=== EXERCISE PASSAGE ===

Your ethernet is using a dynamic connection to a router with LAN address 10.0.0.138. Your wireless is using a static PUBLIC IP address with no Gateway specified. Assuming that you are trying to wirelessly connect to your router change the TCP/IP Properties of the wireless connection to 'obtain IP auto' and 'obtain DNS auto.' If still no connection, then disable encryption on the router and try that way.


----------



## Steph_Relle (Jul 9, 2007)

oooooooooooooohhhhhhh

-happy girl-

I am unsure exactly what i did

but

It works now

Thankyou so much

n.n

<3 lol some e-Love for you


----------



## TerryNet (Mar 23, 2005)

You're welcome. Please mark this 'solved' using the Thread Tools at the upper right.


----------



## AyaGrant (Oct 30, 2007)

=== DATA EXTRACT ===

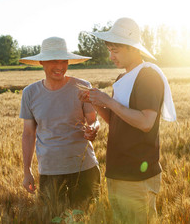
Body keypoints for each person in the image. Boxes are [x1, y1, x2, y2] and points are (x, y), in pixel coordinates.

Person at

===

▶ **ACTIVITY A**
Rewrite the wireless troubleshooting thread from "Your ethernet is" to "try that way.", replacing "router" with "access point".
▶ **ACTIVITY B**
Continue the wireless troubleshooting thread from where it stops.

▶ **RESPONSE BOX A**
Your ethernet is using a dynamic connection to a access point with LAN address 10.0.0.138. Your wireless is using a static PUBLIC IP address with no Gateway specified. Assuming that you are trying to wirelessly connect to your access point change the TCP/IP Properties of the wireless connection to 'obtain IP auto' and 'obtain DNS auto.' If still no connection, then disable encryption on the access point and try that way.

▶ **RESPONSE BOX B**
I am having problems with my connection also. I can go to various sites and my connection is fine. Its says local and internet, but when I go to one site in particular...MySpace I loose my connection and it says local only. And now that I am on this site it say local connection only!!! I did what you told the above member to do...use the run command and type inconfig/all and these are my results....I need some help. This is frustrating!!!! Oh yeMicrosoft Windows [Version 6.0.6000]
Copyright (c) 2006 Microsoft Corporation. All rights reserved.

C:\Windows\system32>
C:\Windows\system32>upconfig/all
'upconfig' is not recognized as an internal or external command,
operable program or batch file.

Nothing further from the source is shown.